Analysts note the naval blockade of Iranian ports has hardened Tehran’s negotiating position rather than softened it. “The blockade has nothing to do with the Iranians being at the table,” Trita Parsi of the Quincy Institute told Al Jazeera. “If anything, it is blocking diplomatic progress more than anything else.”
- Direct US-Iran naval confrontation risk rises sharply with armed escorts operating in Iranian territorial waters
- Oil price volatility likely persists until transit volumes recover; current inventory drawdowns unsustainable beyond Q2
- International maritime law precedent shifts if US unilateral enforcement becomes normalised model for contested straits
- Regional alignment accelerates as Gulf states calculate protection value vs. sovereignty costs of American naval presence
- Shipping insurance markets face structural repricing as political risk becomes permanent rather than episodic factor
What to Watch
The first 72 hours of convoy operations will reveal whether Iran treats US-escorted vessels as legitimate targets or acquiesces to de facto American control of the strait. Any engagement between IRGC naval forces and US destroyers would shatter the ceasefire and likely trigger broader military escalation.
Oil Markets will price in both the immediate supply relief from resumed tanker movements and the elevated geopolitical premium from direct military confrontation risk. Analysts expect Brent to remain above $100 per barrel through Q2 2026 regardless of operational success, given depleted global inventories and ongoing production losses.
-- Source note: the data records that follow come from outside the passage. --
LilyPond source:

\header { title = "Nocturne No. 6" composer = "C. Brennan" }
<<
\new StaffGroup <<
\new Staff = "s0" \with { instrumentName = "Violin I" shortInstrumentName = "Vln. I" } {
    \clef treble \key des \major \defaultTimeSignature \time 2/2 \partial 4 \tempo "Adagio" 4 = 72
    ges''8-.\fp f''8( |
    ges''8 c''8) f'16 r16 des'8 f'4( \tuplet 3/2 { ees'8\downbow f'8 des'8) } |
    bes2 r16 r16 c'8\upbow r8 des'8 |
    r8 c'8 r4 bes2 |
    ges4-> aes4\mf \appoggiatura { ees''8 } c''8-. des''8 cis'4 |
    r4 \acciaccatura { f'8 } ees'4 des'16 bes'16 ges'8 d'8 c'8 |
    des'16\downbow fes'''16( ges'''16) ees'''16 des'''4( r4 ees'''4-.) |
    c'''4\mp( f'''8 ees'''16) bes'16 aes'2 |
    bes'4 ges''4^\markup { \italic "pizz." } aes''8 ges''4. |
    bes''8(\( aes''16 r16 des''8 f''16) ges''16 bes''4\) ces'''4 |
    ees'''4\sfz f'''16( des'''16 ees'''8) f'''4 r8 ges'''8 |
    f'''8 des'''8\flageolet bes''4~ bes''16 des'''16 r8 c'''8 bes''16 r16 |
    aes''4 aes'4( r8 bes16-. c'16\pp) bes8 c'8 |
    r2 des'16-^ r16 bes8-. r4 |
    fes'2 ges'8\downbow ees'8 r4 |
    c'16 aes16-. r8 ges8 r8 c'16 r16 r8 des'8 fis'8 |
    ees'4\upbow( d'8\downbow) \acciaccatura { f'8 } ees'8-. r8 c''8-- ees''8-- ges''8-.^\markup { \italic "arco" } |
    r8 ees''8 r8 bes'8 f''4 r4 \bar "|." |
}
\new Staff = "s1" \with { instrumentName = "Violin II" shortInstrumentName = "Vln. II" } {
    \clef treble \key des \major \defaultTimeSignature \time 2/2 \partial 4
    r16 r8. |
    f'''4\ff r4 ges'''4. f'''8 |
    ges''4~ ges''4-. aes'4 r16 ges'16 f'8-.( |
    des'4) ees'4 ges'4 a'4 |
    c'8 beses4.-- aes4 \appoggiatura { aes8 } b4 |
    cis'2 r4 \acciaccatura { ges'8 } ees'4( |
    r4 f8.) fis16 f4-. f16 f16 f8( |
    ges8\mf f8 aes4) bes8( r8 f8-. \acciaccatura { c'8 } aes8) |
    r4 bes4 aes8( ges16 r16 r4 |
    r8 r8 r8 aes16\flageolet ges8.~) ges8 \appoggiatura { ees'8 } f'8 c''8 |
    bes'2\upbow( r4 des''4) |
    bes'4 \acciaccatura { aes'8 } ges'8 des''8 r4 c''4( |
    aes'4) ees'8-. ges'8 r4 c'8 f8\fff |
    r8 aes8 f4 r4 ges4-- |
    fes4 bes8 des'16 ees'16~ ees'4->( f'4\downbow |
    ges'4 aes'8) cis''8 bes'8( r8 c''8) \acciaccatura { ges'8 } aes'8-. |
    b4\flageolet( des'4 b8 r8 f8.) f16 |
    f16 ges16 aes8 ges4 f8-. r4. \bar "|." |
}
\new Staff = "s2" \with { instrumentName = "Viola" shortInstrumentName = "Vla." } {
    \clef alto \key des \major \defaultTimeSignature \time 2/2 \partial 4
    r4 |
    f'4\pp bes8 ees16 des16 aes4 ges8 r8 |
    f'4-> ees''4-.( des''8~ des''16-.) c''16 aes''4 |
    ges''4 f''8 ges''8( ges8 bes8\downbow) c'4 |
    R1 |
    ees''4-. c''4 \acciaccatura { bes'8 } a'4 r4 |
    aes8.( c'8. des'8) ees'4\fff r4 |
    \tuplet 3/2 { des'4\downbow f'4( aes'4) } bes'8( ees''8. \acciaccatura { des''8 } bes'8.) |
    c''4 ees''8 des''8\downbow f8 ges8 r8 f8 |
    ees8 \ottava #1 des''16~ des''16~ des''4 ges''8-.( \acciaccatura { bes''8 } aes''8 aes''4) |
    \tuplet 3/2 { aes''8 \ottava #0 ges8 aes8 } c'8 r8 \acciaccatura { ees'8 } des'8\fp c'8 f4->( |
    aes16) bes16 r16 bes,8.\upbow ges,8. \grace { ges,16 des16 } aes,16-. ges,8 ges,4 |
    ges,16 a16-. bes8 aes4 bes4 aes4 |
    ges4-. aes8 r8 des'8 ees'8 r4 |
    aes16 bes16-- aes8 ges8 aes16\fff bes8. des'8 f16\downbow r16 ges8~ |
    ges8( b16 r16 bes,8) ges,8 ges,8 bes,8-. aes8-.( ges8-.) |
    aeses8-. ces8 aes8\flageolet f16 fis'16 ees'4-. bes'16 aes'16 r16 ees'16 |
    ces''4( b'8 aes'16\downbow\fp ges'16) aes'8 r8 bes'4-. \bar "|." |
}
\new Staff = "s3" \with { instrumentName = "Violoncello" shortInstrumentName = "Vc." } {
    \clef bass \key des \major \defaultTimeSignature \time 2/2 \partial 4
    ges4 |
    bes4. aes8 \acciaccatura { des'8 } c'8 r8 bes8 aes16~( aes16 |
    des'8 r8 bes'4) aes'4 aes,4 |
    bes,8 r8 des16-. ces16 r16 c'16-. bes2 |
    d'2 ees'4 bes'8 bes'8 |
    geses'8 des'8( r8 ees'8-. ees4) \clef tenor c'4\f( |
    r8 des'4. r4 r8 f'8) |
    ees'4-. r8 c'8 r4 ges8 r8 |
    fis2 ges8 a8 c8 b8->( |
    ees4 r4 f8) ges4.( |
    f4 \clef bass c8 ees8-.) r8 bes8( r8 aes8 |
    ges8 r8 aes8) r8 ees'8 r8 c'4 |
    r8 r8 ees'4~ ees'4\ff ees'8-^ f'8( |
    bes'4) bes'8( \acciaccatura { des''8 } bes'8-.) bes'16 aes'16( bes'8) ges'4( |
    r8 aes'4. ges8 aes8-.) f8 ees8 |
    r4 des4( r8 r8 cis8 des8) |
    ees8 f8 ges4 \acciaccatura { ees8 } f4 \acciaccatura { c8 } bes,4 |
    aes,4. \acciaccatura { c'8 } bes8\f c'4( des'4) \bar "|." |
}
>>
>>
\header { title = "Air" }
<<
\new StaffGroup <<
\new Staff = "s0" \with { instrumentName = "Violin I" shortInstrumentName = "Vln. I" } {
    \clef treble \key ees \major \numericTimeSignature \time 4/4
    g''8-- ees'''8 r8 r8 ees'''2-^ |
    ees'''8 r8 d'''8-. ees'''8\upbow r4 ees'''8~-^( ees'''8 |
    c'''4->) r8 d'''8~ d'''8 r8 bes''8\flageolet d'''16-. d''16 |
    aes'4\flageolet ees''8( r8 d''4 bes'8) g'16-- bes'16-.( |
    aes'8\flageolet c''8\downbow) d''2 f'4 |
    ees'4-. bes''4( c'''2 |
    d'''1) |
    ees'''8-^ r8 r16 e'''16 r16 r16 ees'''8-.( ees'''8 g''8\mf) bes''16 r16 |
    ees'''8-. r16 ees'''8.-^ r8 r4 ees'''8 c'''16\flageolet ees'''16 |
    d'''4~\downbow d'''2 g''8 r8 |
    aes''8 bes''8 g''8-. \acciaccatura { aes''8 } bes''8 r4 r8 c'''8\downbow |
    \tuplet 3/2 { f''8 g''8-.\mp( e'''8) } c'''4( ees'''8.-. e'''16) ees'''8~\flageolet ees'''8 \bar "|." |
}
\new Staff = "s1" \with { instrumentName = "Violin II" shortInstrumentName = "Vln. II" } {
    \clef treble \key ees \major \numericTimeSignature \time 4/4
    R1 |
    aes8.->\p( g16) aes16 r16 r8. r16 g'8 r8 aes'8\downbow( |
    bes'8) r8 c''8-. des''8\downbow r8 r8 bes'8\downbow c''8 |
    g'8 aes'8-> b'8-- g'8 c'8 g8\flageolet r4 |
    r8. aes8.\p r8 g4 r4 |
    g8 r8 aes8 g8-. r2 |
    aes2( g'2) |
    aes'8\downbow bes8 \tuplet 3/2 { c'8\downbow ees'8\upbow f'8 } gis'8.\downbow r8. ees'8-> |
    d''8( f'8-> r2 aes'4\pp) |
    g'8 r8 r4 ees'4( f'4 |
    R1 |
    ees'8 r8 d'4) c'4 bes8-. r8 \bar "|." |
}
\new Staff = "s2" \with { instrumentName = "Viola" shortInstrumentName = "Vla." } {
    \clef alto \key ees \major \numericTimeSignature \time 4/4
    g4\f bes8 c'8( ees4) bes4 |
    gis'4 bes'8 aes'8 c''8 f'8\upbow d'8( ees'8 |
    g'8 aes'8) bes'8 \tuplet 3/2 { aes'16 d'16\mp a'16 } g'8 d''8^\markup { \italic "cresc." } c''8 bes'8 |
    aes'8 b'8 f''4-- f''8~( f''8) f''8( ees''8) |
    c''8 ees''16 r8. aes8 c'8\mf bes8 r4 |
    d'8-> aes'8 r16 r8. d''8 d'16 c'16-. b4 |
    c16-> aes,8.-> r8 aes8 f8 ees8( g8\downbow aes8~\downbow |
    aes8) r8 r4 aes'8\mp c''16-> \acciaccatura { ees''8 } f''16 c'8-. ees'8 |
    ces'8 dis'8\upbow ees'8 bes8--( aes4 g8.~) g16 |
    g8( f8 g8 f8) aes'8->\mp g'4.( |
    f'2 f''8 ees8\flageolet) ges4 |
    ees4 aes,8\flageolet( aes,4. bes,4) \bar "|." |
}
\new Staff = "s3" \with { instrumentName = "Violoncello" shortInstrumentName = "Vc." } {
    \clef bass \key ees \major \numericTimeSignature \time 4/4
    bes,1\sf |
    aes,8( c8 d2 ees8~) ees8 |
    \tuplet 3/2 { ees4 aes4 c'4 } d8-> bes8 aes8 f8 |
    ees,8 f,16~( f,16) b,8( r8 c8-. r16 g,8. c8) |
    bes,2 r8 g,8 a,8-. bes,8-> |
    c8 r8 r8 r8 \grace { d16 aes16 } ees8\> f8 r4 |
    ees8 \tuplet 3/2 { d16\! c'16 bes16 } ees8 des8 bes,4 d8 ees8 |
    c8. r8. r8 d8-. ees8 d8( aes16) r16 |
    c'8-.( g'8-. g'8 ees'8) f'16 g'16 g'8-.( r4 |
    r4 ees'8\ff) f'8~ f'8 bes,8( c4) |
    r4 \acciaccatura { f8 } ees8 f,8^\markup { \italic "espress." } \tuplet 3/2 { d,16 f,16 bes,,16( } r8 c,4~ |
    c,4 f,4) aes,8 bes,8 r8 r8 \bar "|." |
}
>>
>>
Diplomatic channels remain technically open but functionally frozen. Iran’s insistence on retaining strait control as a strategic asset collides with US demands for unconditional freedom of navigation. Without a face-saving mechanism for Tehran to surrender its primary leverage point, negotiations appear unlikely to resume before military facts on the water establish new realities.
The operation’s legal precedent extends beyond the immediate crisis. If US armed convoys successfully reopen the strait without international mandate or coalition framework, other maritime powers may cite the action to justify unilateral enforcement in their own contested waterways.